The SEC fined an investment adviser $400,000 and fined and censured its CEO for failing to devote sufficient resources to compliance, thereby contributing to the firm’s failure to uncover an offering fraud. The firm appointed a portfolio manager, who did not have regulatory experience, to assume the Chief Compliance Officer role in addition to his other duties. The PM/CCO highlighted several compliance deficiencies and pleaded for more resources, but the CEO did not address his concerns, and, in fact, cut the compliance budget. The SEC maintains that the under-resourced compliance program contributed to the firm’s failure to conduct promised due diligence, which may have uncovered the offering fraud that harmed clients.
Based on our experience and several industry studies, registered investment advisers should spend at least 5% of revenue on compliance infrastructure. Also, firms should appoint a fully engaged and experienced regulatory professional to serve as Chief Compliance Officer and avoid the cheaper dual-hat model that puts both the firm and the CCO at risk. Compli-pros should take solace that the SEC did not name the CCO, presumably because he highlighted the compliance deficiencies and advised the firm on how to remediate.
Compliance deficiencies led to the demise of a private fund manager because of failures to enforce a consistent redemption policy, deliver audited financial statements, and file accurate Form ADVs. According to the SEC, the firm allowed certain clients and insiders the ability to redeem before the stated 90-day redemption policy. The firm also failed to deliver audited financials as required by the custody rule. The SEC also cites the firm for filing inaccurate Form ADVs, including claiming SEC registration eligibility even though the firm had less than $100 Million in assets under management. The SEC attributes the failures to the firm’s deficient compliance program which used a template manual and did not require annual compliance reviews.
OUR TAKE: Failure to implement an adequate compliance program can have real-world implications for the viability of your firm. A tight compliance program will support a more coherent operating environment that will prevent sloppy business practices that will lose clients and attract regulators.

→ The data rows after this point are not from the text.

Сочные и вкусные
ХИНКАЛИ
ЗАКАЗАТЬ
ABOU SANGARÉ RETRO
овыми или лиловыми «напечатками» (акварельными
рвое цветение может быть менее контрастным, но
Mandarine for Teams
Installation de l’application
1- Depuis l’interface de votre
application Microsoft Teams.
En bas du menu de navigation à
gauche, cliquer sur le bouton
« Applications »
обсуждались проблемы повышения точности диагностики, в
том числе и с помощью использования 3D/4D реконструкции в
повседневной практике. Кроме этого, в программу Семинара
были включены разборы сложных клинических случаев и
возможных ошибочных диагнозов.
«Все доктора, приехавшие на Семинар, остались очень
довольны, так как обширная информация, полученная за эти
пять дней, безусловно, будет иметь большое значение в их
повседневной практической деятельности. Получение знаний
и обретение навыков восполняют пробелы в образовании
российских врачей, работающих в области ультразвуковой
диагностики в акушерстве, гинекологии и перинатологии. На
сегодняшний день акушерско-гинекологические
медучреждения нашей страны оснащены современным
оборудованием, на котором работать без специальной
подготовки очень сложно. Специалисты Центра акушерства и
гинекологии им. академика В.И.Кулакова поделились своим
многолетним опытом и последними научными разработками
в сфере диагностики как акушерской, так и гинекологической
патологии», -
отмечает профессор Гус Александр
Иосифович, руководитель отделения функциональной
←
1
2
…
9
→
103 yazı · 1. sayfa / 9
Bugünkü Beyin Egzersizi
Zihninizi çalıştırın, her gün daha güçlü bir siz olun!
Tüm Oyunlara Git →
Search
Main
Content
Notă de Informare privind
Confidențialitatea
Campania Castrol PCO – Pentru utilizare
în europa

The SEC fined and censured an investment adviser for insufficient supervision and compliance procedures, which allowed one of its investment advisers to cherry-pick trades for the benefit of favored accounts. The adviser used an omnibus brokerage account to allocate profitable trades to favored accounts to the detriment of other accounts, notwithstanding the firm’s policies and procedures and Form ADV that indicated that it would allocate trades fairly and equitably. The SEC acknowledges that the firm did conduct daily reviews of the trading but focused on suitability and concentrations, rather than trade allocation.
OUR TAKE: Failure to prevent wrongdoing creates a burden and inference that your compliance policies and procedures do not measure up. In this case, the SEC did not offer insight into how the firm should conduct allocation testing or whether such testing would have stopped the misconduct. Instead, the SEC argues that the cherry-picking itself proves that the firm failed to implement reasonable policies and procedures. This is why firms need to implement testing and monitoring and not just write a nice policy.
The SEC fined and censured a hedge fund firm for failing to stop its research analyst from sharing confidential information with his wife, who ran another hedge fund. The research analyst helped his wife start the competing firm and provided internal confidential information including investment models, research and recommendations. In fact, holdings of the two hedge fund firms significantly overlapped. After the respondent become aware and warned the research analyst about sharing confidential information, it failed to stop the conduct despite policies and procedures about email review and maintaining confidential information. The SEC faults the firm for failing to supervise and for failing to implement an adequate compliance program that would effectively monitor and halt unlawful conduct.
OUR TAKE: You must walk the compliance walk, not just talk the compliance talk. Registered firms must implement compliance policies and monitoring, not simply adopt broad policies and procedures that sound good.